[Dataset entries]
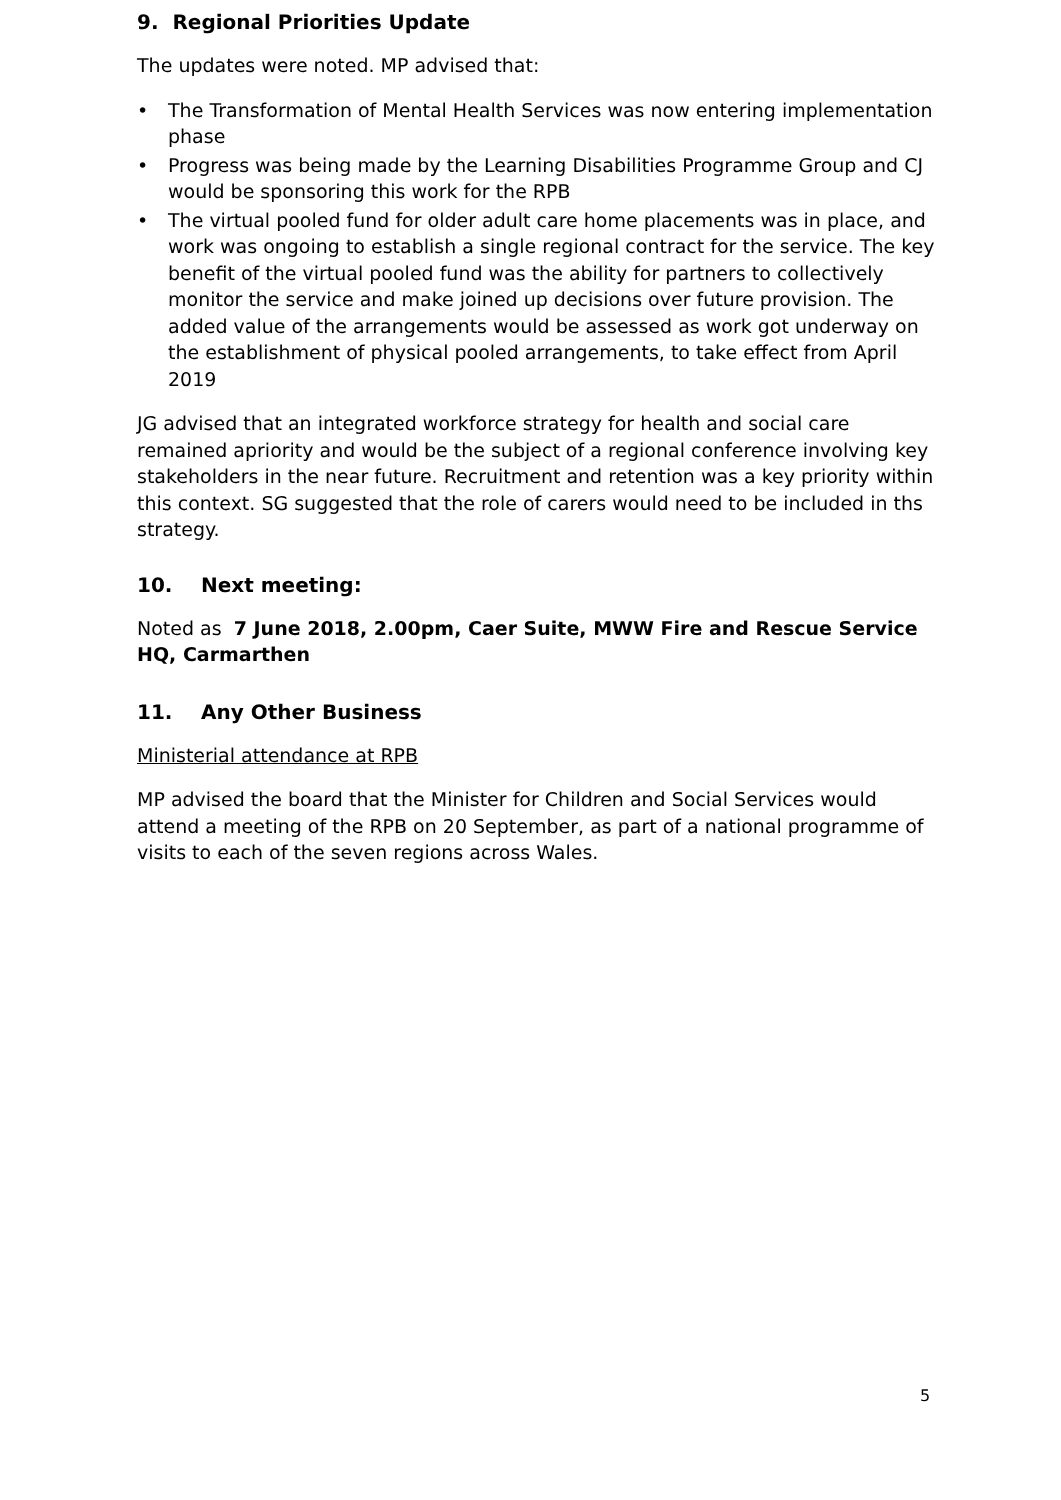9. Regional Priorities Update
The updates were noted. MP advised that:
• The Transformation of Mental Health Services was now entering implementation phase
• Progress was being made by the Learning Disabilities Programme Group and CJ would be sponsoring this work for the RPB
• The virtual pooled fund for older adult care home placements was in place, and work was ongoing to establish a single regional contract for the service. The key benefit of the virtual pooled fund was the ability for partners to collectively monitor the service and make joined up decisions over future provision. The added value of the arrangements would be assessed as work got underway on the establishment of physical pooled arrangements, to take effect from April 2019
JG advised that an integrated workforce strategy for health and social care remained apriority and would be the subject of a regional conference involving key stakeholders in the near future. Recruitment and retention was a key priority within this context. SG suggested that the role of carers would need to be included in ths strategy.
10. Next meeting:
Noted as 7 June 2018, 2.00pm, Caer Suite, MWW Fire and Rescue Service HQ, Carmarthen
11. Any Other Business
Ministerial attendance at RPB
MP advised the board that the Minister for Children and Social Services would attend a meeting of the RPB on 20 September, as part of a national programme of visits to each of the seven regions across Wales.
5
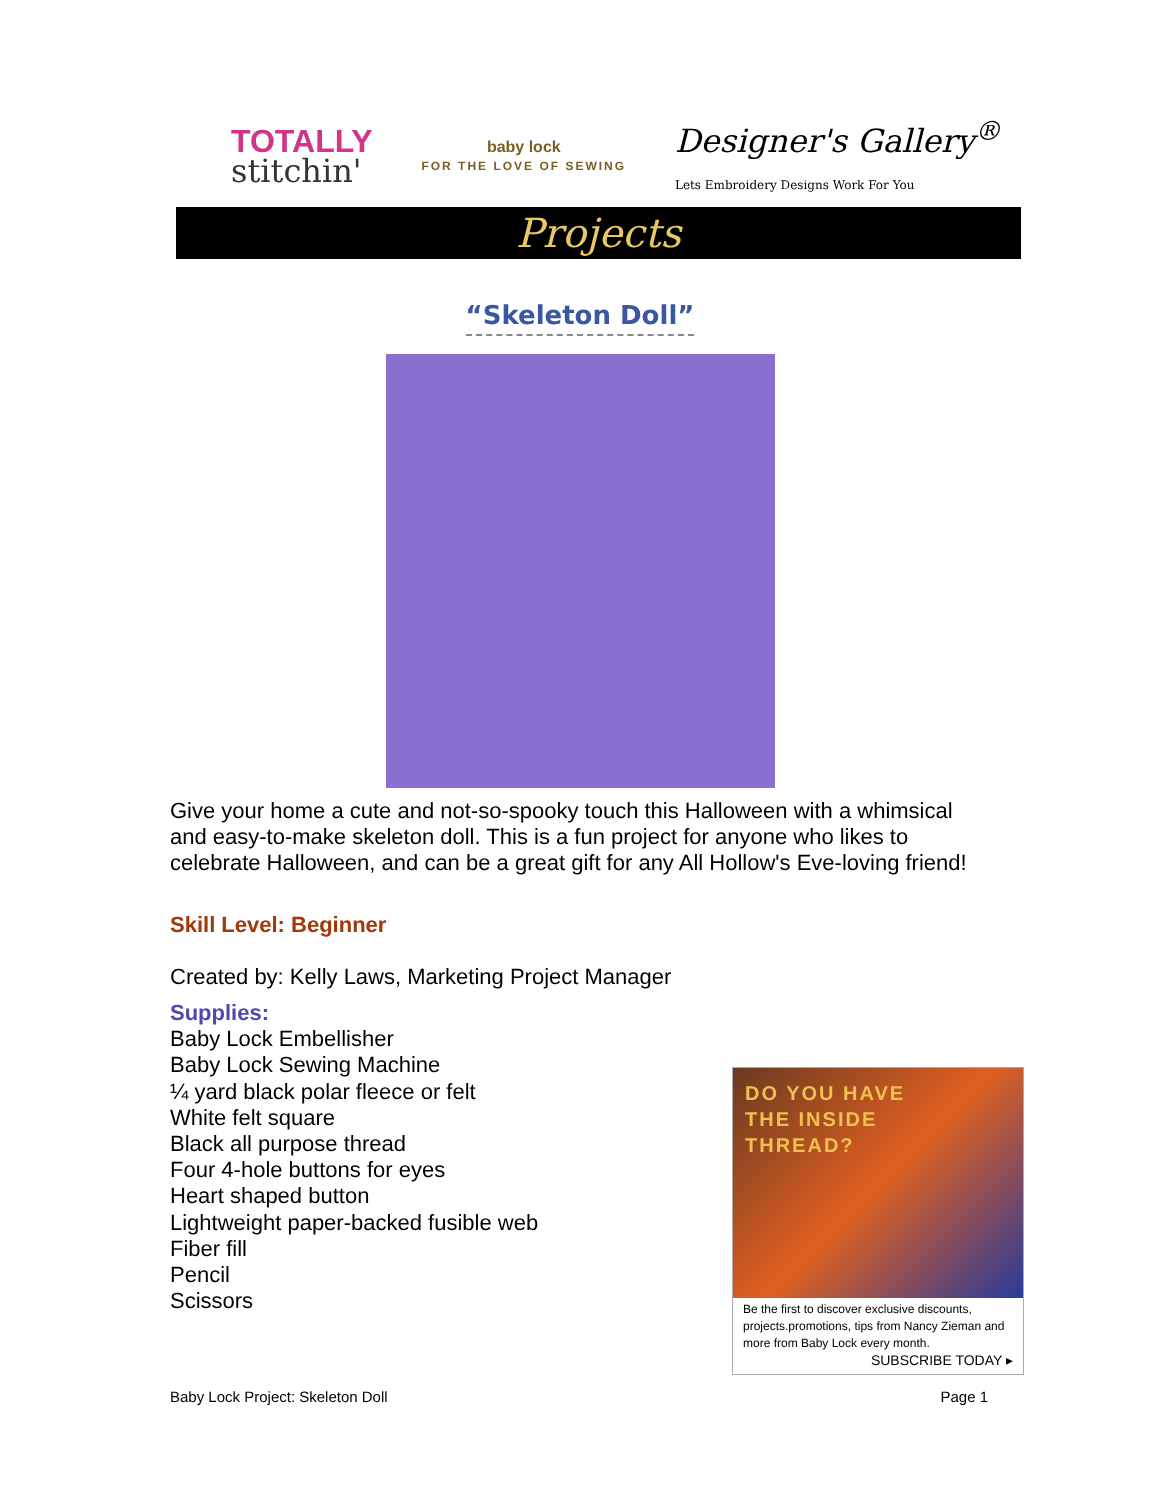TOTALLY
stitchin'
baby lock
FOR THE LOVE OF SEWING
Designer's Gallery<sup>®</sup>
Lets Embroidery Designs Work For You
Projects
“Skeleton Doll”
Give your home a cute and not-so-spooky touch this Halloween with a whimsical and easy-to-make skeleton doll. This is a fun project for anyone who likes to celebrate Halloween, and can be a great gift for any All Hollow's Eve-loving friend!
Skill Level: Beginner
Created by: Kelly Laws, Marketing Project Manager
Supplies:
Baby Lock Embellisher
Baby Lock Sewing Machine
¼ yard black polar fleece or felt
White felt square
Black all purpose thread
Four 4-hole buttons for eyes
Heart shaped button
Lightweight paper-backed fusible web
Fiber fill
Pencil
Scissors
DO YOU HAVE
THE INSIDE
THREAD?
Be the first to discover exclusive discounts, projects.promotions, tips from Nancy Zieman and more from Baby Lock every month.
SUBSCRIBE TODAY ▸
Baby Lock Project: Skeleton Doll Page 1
...
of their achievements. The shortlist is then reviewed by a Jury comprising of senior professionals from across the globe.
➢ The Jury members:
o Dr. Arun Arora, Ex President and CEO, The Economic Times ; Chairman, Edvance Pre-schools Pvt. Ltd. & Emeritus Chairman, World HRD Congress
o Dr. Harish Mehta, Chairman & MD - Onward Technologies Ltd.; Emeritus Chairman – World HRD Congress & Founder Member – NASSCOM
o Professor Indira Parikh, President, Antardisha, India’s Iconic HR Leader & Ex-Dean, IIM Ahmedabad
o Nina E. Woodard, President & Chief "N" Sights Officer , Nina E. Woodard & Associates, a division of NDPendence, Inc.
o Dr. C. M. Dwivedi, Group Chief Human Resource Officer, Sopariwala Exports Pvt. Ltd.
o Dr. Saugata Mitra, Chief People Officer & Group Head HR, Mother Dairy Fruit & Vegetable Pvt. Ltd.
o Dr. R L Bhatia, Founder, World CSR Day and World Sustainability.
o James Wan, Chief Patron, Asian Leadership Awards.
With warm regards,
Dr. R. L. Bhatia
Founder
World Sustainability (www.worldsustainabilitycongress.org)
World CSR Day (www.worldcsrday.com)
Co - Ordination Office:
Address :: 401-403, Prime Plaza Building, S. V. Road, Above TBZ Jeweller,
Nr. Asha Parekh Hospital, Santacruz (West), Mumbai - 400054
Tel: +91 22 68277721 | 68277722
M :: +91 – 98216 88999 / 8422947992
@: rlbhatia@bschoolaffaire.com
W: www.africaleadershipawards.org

* Work item *
Pictures in the entries do not go into the copy. Print only the lines starting at the one containing "MP advised the" and ending at the one containing "DO YOU HAVE", exactly as they appear.

* Expected answer *
MP advised the board that the Minister for Children and Social Services would attend a meeting of the RPB on 20 September, as part of a national programme of visits to each of the seven regions across Wales.
5
TOTALLY
stitchin'
baby lock
FOR THE LOVE OF SEWING
Designer's Gallery<sup>®</sup>
Lets Embroidery Designs Work For You
Projects
“Skeleton Doll”
Give your home a cute and not-so-spooky touch this Halloween with a whimsical and easy-to-make skeleton doll. This is a fun project for anyone who likes to celebrate Halloween, and can be a great gift for any All Hollow's Eve-loving friend!
Skill Level: Beginner
Created by: Kelly Laws, Marketing Project Manager
Supplies:
Baby Lock Embellisher
Baby Lock Sewing Machine
¼ yard black polar fleece or felt
White felt square
Black all purpose thread
Four 4-hole buttons for eyes
Heart shaped button
Lightweight paper-backed fusible web
Fiber fill
Pencil
Scissors
DO YOU HAVE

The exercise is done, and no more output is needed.